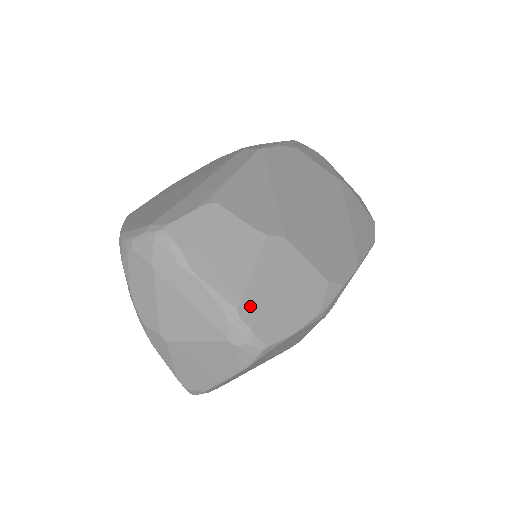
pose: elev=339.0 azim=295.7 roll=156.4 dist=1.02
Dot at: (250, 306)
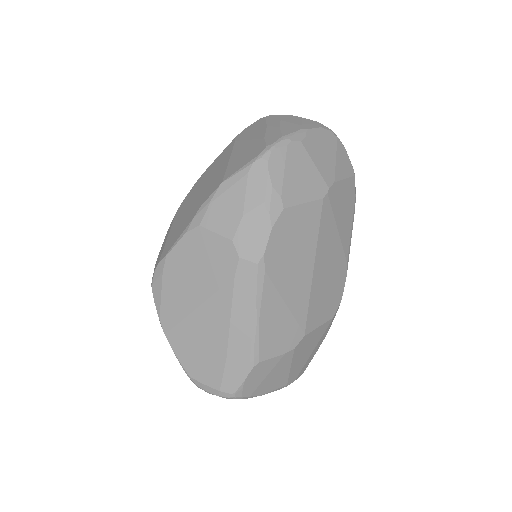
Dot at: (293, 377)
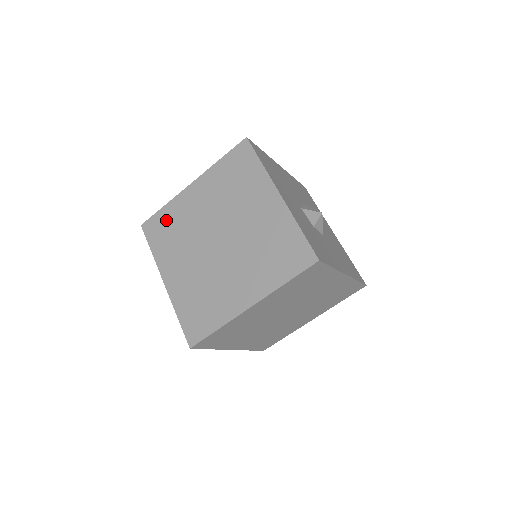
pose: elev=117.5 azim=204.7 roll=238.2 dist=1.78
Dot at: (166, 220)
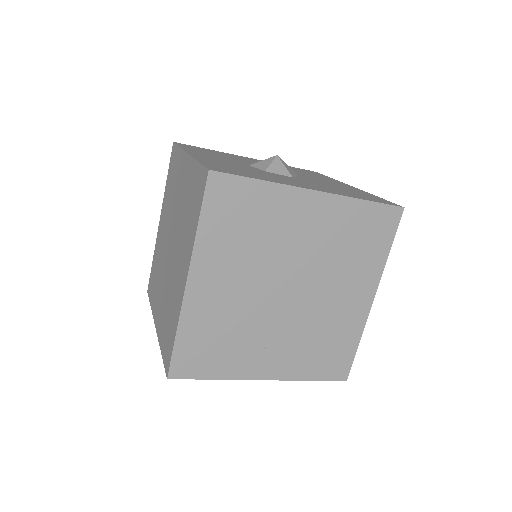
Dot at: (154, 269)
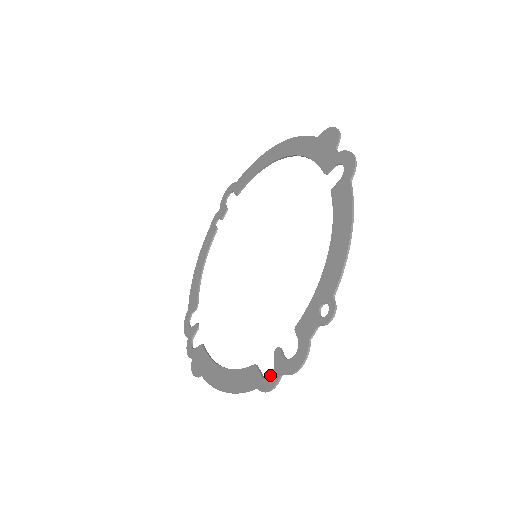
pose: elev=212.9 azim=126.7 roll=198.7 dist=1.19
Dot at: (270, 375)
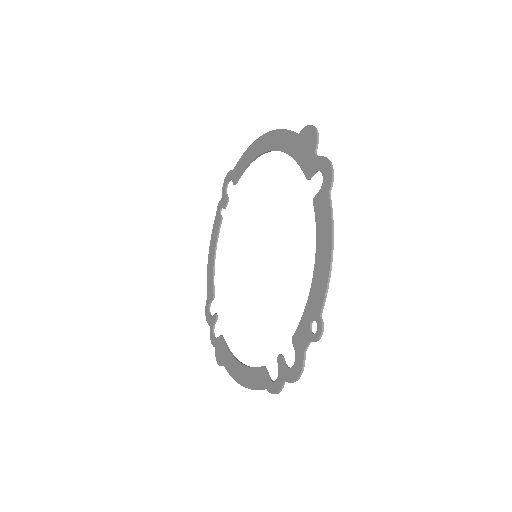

^^^^

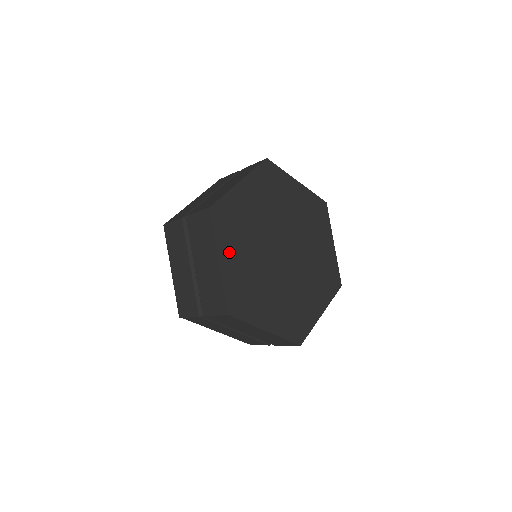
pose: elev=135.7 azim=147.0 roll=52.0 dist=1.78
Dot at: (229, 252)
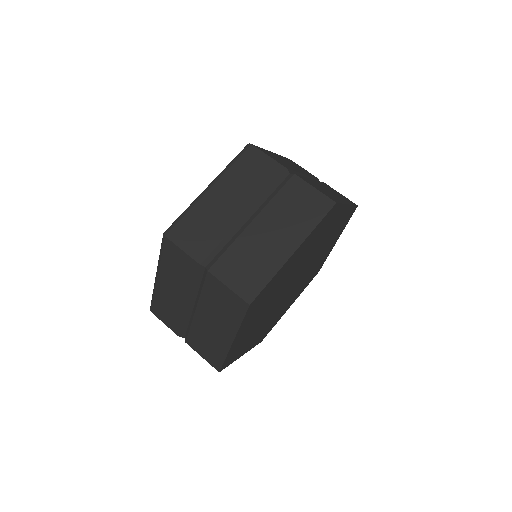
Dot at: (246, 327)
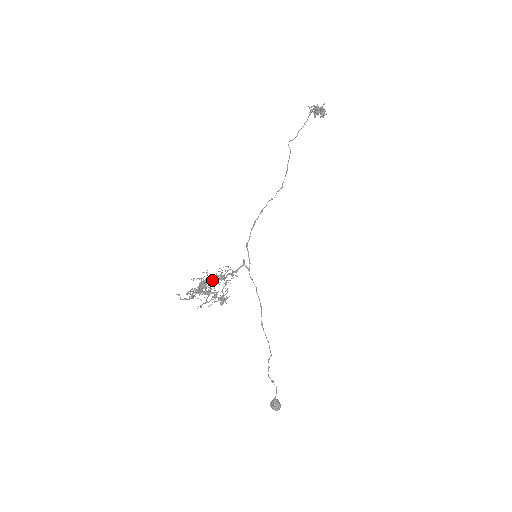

^^^^

**REQUIRED WORK**
Can you copy the material above, everything from the line containing "pose: elev=339.0 azim=295.7" down to the line containing "Dot at: (154, 269)", including both of those lines but leaving out the pictures?

**TASK ANSWER**
pose: elev=339.0 azim=295.7 roll=156.4 dist=1.02
Dot at: (250, 306)
Dot at: (293, 377)
pose: elev=117.5 azim=204.7 roll=238.2 dist=1.78
Dot at: (166, 220)
Dot at: (154, 269)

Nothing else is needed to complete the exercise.